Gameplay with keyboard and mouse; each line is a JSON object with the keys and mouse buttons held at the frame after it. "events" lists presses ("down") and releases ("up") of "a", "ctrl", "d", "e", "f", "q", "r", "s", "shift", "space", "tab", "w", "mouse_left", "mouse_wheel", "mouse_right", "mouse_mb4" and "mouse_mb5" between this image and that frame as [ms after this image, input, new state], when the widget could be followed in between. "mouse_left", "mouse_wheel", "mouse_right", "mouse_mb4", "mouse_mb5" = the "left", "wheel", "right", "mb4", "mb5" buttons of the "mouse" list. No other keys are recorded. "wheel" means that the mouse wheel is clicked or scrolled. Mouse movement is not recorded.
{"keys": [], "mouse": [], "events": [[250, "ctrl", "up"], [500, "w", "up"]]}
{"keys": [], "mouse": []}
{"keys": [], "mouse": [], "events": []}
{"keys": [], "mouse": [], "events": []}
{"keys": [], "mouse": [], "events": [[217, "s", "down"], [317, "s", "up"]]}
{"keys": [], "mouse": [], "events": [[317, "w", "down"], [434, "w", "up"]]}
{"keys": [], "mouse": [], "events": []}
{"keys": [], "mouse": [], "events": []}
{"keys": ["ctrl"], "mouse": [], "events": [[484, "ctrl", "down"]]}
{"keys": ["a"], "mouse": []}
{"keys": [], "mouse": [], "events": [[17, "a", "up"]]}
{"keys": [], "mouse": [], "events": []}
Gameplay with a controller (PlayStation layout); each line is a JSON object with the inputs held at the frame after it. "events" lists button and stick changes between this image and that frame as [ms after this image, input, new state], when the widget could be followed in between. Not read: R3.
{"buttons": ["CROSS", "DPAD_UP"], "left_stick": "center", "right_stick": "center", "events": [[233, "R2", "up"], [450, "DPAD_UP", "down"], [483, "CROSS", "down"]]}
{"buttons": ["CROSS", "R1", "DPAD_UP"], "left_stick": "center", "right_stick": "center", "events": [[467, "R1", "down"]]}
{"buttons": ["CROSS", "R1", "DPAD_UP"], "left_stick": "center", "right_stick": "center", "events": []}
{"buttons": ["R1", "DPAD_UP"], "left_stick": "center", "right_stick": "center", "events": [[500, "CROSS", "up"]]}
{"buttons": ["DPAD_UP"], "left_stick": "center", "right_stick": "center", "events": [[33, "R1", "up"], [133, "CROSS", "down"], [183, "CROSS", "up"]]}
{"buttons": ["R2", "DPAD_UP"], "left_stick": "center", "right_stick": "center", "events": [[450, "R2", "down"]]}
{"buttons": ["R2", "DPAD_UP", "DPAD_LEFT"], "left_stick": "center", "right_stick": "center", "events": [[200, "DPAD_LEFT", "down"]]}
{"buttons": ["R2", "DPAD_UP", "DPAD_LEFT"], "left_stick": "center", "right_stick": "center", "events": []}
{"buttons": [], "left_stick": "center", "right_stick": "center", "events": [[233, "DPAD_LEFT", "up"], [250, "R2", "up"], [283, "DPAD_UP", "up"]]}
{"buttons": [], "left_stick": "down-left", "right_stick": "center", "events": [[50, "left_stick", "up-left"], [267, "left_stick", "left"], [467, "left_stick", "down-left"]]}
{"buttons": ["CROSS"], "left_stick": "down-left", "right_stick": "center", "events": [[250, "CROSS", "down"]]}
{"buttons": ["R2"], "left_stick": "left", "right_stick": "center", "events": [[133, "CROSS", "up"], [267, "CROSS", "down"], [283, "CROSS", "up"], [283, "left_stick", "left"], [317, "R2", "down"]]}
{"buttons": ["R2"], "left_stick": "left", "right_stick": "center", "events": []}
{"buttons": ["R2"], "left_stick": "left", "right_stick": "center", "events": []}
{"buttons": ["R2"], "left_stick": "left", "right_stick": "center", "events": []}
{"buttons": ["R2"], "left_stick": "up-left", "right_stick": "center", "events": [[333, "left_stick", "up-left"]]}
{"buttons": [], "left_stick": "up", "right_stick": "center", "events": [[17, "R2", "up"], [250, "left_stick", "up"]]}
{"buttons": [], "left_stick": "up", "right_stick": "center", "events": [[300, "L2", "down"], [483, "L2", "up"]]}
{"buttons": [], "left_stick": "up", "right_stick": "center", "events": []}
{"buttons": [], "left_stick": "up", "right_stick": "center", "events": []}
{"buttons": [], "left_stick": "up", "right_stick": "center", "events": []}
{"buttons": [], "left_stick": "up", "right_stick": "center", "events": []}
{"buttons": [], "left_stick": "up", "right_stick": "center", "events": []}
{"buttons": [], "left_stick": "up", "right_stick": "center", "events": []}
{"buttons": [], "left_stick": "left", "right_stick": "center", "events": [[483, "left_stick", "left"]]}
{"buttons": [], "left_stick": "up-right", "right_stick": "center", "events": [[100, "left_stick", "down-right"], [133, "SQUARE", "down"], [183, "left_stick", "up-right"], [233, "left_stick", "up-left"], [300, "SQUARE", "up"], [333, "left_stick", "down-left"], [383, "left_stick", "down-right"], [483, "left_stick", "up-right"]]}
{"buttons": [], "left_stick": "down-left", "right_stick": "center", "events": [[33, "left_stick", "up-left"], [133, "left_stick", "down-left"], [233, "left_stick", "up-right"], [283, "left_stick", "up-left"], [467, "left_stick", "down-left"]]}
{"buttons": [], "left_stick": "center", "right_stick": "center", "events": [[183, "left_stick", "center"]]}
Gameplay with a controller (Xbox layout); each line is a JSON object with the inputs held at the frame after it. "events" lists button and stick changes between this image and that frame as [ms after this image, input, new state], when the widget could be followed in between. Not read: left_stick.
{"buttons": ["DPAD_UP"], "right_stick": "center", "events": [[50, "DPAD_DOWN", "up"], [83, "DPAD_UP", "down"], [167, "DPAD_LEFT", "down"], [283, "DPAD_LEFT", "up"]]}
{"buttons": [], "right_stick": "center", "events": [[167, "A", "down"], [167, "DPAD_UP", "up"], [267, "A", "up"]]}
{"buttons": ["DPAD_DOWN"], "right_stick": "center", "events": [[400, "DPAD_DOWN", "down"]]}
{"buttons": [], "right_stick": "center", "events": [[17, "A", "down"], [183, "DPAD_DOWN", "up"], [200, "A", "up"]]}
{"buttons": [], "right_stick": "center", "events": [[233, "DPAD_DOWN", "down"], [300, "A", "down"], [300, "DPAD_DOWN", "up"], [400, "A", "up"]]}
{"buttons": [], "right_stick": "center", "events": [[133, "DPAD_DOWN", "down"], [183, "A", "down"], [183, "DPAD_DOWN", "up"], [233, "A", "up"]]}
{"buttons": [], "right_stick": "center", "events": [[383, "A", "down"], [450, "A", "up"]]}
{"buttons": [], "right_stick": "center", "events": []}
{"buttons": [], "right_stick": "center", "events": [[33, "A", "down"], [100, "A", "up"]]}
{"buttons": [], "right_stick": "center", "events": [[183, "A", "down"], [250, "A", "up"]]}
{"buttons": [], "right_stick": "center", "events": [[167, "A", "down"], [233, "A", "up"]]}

## TASK TO CARRY OUT
Every record above is to be copied out exactly.

## RESPONSE TO THE TASK
Gameplay with keyboard and mouse; each line is a JSON object with the keys and mouse buttons held at the frame after it. "events" lists presses ("down") and releases ("up") of "a", "ctrl", "d", "e", "f", "q", "r", "s", "shift", "space", "tab", "w", "mouse_left", "mouse_wheel", "mouse_right", "mouse_mb4" and "mouse_mb5" between this image and that frame as [ms after this image, input, new state], when the widget could be followed in between. "mouse_left", "mouse_wheel", "mouse_right", "mouse_mb4", "mouse_mb5" = the "left", "wheel", "right", "mb4", "mb5" buttons of the "mouse" list. No other keys are recorded. "wheel" means that the mouse wheel is clicked or scrolled. Mouse movement is not recorded.
{"keys": [], "mouse": [], "events": [[250, "ctrl", "up"], [500, "w", "up"]]}
{"keys": [], "mouse": []}
{"keys": [], "mouse": [], "events": []}
{"keys": [], "mouse": [], "events": []}
{"keys": [], "mouse": [], "events": [[217, "s", "down"], [317, "s", "up"]]}
{"keys": [], "mouse": [], "events": [[317, "w", "down"], [434, "w", "up"]]}
{"keys": [], "mouse": [], "events": []}
{"keys": [], "mouse": [], "events": []}
{"keys": ["ctrl"], "mouse": [], "events": [[484, "ctrl", "down"]]}
{"keys": ["a"], "mouse": []}
{"keys": [], "mouse": [], "events": [[17, "a", "up"]]}
{"keys": [], "mouse": [], "events": []}
Gameplay with a controller (PlayStation layout); each line is a JSON object with the inputs held at the frame after it. "events" lists button and stick changes between this image and that frame as [ms after this image, input, new state], when the widget could be followed in between. Not read: R3.
{"buttons": ["CROSS", "DPAD_UP"], "left_stick": "center", "right_stick": "center", "events": [[233, "R2", "up"], [450, "DPAD_UP", "down"], [483, "CROSS", "down"]]}
{"buttons": ["CROSS", "R1", "DPAD_UP"], "left_stick": "center", "right_stick": "center", "events": [[467, "R1", "down"]]}
{"buttons": ["CROSS", "R1", "DPAD_UP"], "left_stick": "center", "right_stick": "center", "events": []}
{"buttons": ["R1", "DPAD_UP"], "left_stick": "center", "right_stick": "center", "events": [[500, "CROSS", "up"]]}
{"buttons": ["DPAD_UP"], "left_stick": "center", "right_stick": "center", "events": [[33, "R1", "up"], [133, "CROSS", "down"], [183, "CROSS", "up"]]}
{"buttons": ["R2", "DPAD_UP"], "left_stick": "center", "right_stick": "center", "events": [[450, "R2", "down"]]}
{"buttons": ["R2", "DPAD_UP", "DPAD_LEFT"], "left_stick": "center", "right_stick": "center", "events": [[200, "DPAD_LEFT", "down"]]}
{"buttons": ["R2", "DPAD_UP", "DPAD_LEFT"], "left_stick": "center", "right_stick": "center", "events": []}
{"buttons": [], "left_stick": "center", "right_stick": "center", "events": [[233, "DPAD_LEFT", "up"], [250, "R2", "up"], [283, "DPAD_UP", "up"]]}
{"buttons": [], "left_stick": "down-left", "right_stick": "center", "events": [[50, "left_stick", "up-left"], [267, "left_stick", "left"], [467, "left_stick", "down-left"]]}
{"buttons": ["CROSS"], "left_stick": "down-left", "right_stick": "center", "events": [[250, "CROSS", "down"]]}
{"buttons": ["R2"], "left_stick": "left", "right_stick": "center", "events": [[133, "CROSS", "up"], [267, "CROSS", "down"], [283, "CROSS", "up"], [283, "left_stick", "left"], [317, "R2", "down"]]}
{"buttons": ["R2"], "left_stick": "left", "right_stick": "center", "events": []}
{"buttons": ["R2"], "left_stick": "left", "right_stick": "center", "events": []}
{"buttons": ["R2"], "left_stick": "left", "right_stick": "center", "events": []}
{"buttons": ["R2"], "left_stick": "up-left", "right_stick": "center", "events": [[333, "left_stick", "up-left"]]}
{"buttons": [], "left_stick": "up", "right_stick": "center", "events": [[17, "R2", "up"], [250, "left_stick", "up"]]}
{"buttons": [], "left_stick": "up", "right_stick": "center", "events": [[300, "L2", "down"], [483, "L2", "up"]]}
{"buttons": [], "left_stick": "up", "right_stick": "center", "events": []}
{"buttons": [], "left_stick": "up", "right_stick": "center", "events": []}
{"buttons": [], "left_stick": "up", "right_stick": "center", "events": []}
{"buttons": [], "left_stick": "up", "right_stick": "center", "events": []}
{"buttons": [], "left_stick": "up", "right_stick": "center", "events": []}
{"buttons": [], "left_stick": "up", "right_stick": "center", "events": []}
{"buttons": [], "left_stick": "left", "right_stick": "center", "events": [[483, "left_stick", "left"]]}
{"buttons": [], "left_stick": "up-right", "right_stick": "center", "events": [[100, "left_stick", "down-right"], [133, "SQUARE", "down"], [183, "left_stick", "up-right"], [233, "left_stick", "up-left"], [300, "SQUARE", "up"], [333, "left_stick", "down-left"], [383, "left_stick", "down-right"], [483, "left_stick", "up-right"]]}
{"buttons": [], "left_stick": "down-left", "right_stick": "center", "events": [[33, "left_stick", "up-left"], [133, "left_stick", "down-left"], [233, "left_stick", "up-right"], [283, "left_stick", "up-left"], [467, "left_stick", "down-left"]]}
{"buttons": [], "left_stick": "center", "right_stick": "center", "events": [[183, "left_stick", "center"]]}
Gameplay with a controller (Xbox layout); each line is a JSON object with the inputs held at the frame after it. "events" lists button and stick changes between this image and that frame as [ms after this image, input, new state], when the widget could be followed in between. Not read: left_stick.
{"buttons": ["DPAD_UP"], "right_stick": "center", "events": [[50, "DPAD_DOWN", "up"], [83, "DPAD_UP", "down"], [167, "DPAD_LEFT", "down"], [283, "DPAD_LEFT", "up"]]}
{"buttons": [], "right_stick": "center", "events": [[167, "A", "down"], [167, "DPAD_UP", "up"], [267, "A", "up"]]}
{"buttons": ["DPAD_DOWN"], "right_stick": "center", "events": [[400, "DPAD_DOWN", "down"]]}
{"buttons": [], "right_stick": "center", "events": [[17, "A", "down"], [183, "DPAD_DOWN", "up"], [200, "A", "up"]]}
{"buttons": [], "right_stick": "center", "events": [[233, "DPAD_DOWN", "down"], [300, "A", "down"], [300, "DPAD_DOWN", "up"], [400, "A", "up"]]}
{"buttons": [], "right_stick": "center", "events": [[133, "DPAD_DOWN", "down"], [183, "A", "down"], [183, "DPAD_DOWN", "up"], [233, "A", "up"]]}
{"buttons": [], "right_stick": "center", "events": [[383, "A", "down"], [450, "A", "up"]]}
{"buttons": [], "right_stick": "center", "events": []}
{"buttons": [], "right_stick": "center", "events": [[33, "A", "down"], [100, "A", "up"]]}
{"buttons": [], "right_stick": "center", "events": [[183, "A", "down"], [250, "A", "up"]]}
{"buttons": [], "right_stick": "center", "events": [[167, "A", "down"], [233, "A", "up"]]}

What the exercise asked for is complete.